What is being asked - Gather each line in the entries that includes the string "also".

Data items:

+ + +

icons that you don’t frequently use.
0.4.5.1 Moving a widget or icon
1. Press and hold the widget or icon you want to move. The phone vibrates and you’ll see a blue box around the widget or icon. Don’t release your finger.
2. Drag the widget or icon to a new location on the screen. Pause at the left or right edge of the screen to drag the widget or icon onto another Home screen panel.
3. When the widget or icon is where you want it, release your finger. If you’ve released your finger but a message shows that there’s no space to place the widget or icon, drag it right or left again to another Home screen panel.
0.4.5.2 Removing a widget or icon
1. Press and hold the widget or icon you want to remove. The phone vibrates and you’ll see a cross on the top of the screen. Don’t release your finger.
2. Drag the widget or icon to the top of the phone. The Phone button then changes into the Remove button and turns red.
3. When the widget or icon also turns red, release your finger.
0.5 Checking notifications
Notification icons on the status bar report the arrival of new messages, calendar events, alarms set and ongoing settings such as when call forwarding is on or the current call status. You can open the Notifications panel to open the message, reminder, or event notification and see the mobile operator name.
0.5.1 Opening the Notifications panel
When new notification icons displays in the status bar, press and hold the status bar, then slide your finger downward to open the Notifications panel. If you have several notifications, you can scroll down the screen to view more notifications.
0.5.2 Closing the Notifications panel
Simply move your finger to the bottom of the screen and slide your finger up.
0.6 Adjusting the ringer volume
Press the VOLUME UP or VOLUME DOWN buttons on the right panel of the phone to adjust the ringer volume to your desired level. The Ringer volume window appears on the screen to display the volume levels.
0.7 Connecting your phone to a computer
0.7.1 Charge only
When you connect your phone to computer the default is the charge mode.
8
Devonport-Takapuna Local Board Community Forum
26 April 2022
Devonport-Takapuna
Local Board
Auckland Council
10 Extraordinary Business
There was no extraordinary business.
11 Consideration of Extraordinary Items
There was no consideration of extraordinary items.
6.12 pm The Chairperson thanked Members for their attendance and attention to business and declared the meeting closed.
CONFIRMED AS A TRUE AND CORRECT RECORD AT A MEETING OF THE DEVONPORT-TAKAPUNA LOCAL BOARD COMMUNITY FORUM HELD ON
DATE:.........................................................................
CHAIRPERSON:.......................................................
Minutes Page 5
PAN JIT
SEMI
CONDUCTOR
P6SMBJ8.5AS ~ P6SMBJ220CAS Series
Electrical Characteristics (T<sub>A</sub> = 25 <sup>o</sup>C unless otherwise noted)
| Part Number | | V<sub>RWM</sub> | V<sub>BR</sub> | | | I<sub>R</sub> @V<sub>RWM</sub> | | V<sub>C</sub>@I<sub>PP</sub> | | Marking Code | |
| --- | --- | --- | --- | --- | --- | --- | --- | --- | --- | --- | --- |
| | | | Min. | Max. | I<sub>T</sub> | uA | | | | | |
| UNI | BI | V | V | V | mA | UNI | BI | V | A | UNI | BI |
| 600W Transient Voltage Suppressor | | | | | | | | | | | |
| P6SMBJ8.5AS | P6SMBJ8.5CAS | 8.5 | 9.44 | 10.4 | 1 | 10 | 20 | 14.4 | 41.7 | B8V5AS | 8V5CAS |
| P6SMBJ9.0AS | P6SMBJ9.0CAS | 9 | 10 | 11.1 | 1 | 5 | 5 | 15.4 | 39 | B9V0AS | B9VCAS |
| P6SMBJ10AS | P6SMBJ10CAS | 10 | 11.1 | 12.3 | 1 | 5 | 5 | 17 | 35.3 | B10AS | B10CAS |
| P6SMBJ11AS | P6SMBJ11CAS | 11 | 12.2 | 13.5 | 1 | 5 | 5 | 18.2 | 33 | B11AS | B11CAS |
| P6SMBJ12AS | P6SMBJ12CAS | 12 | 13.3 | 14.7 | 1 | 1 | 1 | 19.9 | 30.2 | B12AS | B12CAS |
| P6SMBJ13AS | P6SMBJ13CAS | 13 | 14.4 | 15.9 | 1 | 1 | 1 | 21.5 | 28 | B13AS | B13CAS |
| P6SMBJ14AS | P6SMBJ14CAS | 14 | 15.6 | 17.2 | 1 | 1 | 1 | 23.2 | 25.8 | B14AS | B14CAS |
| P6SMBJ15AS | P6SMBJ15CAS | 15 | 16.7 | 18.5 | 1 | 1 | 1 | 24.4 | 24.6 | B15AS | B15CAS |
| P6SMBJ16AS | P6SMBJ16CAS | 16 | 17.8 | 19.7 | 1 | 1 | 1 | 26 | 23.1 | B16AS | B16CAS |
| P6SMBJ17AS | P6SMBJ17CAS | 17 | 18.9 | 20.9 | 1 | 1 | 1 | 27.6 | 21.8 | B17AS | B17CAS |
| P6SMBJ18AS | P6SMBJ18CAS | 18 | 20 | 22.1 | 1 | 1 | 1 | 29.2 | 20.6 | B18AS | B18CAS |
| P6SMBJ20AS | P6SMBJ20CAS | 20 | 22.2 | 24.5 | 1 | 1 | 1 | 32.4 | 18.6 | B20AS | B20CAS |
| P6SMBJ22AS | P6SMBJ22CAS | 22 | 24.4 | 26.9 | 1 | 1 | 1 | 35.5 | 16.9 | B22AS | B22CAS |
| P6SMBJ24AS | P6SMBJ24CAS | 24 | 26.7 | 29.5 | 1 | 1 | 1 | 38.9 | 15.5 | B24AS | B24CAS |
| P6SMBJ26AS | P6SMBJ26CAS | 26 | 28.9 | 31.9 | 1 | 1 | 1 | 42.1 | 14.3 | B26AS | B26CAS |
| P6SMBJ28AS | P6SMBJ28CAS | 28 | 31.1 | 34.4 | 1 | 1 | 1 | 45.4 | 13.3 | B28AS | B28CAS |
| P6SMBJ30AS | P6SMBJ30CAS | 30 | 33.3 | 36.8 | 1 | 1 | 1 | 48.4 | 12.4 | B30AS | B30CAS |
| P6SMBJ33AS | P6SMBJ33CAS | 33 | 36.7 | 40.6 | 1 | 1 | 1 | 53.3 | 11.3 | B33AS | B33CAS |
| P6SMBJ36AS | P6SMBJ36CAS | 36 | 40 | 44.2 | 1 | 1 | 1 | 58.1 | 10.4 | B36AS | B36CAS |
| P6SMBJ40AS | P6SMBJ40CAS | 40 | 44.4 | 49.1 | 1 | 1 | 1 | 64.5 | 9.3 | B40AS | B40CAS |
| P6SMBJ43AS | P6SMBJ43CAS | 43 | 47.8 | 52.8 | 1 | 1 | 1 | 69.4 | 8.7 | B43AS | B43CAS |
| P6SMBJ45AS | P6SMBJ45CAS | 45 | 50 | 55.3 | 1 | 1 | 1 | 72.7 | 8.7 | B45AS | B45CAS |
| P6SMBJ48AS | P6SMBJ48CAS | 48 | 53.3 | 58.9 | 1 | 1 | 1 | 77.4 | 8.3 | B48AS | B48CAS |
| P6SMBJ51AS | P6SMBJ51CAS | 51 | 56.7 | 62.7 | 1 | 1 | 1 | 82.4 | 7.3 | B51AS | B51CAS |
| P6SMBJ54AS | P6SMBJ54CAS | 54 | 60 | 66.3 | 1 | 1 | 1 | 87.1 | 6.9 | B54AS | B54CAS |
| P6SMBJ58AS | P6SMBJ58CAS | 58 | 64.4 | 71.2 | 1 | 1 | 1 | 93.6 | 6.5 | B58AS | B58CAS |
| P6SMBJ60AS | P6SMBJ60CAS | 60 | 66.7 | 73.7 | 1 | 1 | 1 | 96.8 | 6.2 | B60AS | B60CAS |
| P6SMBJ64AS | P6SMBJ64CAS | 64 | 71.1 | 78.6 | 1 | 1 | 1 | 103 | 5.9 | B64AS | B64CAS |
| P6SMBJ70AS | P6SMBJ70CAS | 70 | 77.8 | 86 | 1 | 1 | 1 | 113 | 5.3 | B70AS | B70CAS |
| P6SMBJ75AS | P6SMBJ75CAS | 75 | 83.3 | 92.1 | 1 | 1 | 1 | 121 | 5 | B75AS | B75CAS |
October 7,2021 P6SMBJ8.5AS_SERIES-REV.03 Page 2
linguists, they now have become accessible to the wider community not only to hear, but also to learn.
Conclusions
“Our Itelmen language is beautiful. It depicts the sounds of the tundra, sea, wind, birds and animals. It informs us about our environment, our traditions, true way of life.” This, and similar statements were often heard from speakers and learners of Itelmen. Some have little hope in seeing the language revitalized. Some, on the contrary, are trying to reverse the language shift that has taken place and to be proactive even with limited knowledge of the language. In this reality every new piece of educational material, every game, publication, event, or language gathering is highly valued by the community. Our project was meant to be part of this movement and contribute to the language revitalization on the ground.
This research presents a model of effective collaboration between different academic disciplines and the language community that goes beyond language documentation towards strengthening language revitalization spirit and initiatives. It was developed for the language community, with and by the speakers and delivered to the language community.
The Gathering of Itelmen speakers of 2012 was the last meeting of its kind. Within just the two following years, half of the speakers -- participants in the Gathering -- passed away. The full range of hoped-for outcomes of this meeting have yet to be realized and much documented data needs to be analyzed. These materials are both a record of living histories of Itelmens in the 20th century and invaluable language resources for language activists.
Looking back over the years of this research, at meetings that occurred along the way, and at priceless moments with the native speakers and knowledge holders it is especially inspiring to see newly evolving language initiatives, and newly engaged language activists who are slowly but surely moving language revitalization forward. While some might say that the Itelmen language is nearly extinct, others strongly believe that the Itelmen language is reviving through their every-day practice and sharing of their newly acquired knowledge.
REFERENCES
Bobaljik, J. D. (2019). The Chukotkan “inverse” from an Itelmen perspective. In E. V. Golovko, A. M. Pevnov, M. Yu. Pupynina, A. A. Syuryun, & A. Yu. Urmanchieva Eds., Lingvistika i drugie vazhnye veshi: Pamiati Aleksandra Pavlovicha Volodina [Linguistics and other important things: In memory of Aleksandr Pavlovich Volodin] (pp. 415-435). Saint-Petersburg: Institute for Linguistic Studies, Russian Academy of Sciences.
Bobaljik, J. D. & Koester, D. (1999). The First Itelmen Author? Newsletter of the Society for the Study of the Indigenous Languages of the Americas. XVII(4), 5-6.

+ + +

Response -
3. When the widget or icon also turns red, release your finger.
linguists, they now have become accessible to the wider community not only to hear, but also to learn.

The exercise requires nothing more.